When “One Size Fits All” Doesn’t
By Albert Conforzi | October 29, 2012
Toronto Personal Injury Lawyer Albert Conforzi: When we look at our health care system, we Canadians can be smug at times, especially when we compare ourselves to our neighbours to the south.
Universal health care most definitely has its benefits. As the saying goes, “the measure of a great society is the manner in which it treats the least of its members.” Canada does very well on that side of the ledger sheet.
The other side, however, is that our vast geographic size, combined with our relatively small population, reduces economies of scale on such things as research and development. Further, the size of the population means that any complex medical problem that arises here has usually been seen ten times more frequently down south.
I have always understood that there were instances when OHIP would fund necessary surgery in the U.S. In order for this to happen, your family physician would have to submit a request for out of province surgery.
I was surprised to hear that this is no longer the case:
As of April 1, 2011, patients had to find a specialist to request out-of-country care. Prior to that, family physicians could do so. And if a specialist in this province says they can perform the procedure, then OHIP coverage outside the country will automatically be denied.
How many specialists here do you think will say that they can’t do something that is being done in the US?
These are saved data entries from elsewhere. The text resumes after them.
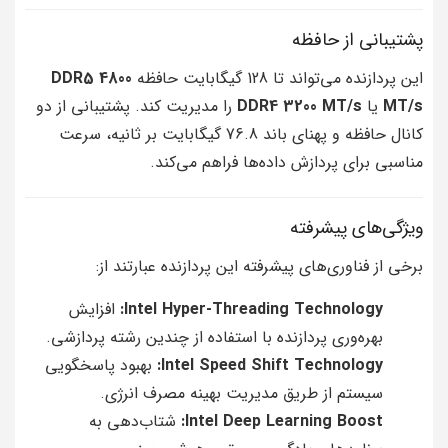
پشتیبانی از حافظه
این پردازنده می‌تواند تا 128 گیگابایت حافظه
DDR5 4800
MT/s
یا
DDR4 3200 MT/s
را مدیریت کند. پشتیبانی از دو
کانال حافظه و پهنای باند 76.8 گیگابایت بر ثانیه، سرعت
مناسبی برای پردازش داده‌ها فراهم می‌کند.
ویژگی‌های پیشرفته
برخی از فناوری‌های پیشرفته این پردازنده عبارتند از:
Intel Hyper-Threading Technology:
افزایش
بهره‌وری پردازنده با استفاده از چندین رشته پردازشی.
Intel Speed Shift Technology:
بهبود پاسخگویی
سیستم از طریق مدیریت بهینه مصرف انرژی.
Intel Deep Learning Boost:
شتاب‌دهی به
By shifting the request away from the family doctor to the specialist, the government has no doubt seen a significant drop in out-of-country surgery requests. But is such a change aimed at helping people, or is the government more concerned about the bottom line?
As a lawyer, it does not surprise me that such a regulatory change could be quietly made by Order-in-Council. It is frequently done. But as a parent and a taxpayer, I am appalled that this could be done with such little discussion. If you had to choose between a local doctor here who might be learning their techniques at your child’s expense, or seeing a foreign doctor who has a proven track record of success, I’m sure your choice would be the same as mine.
Perhaps rather than subjecting Ontarians to this dilemma, OHIP should consider having an Ontario surgeon attend the surgery in the US to help them gain experience for the future.
Whatever the case, if you feel you need foreign medical assistance, it is very important to consult a legal professional before seeking treatment.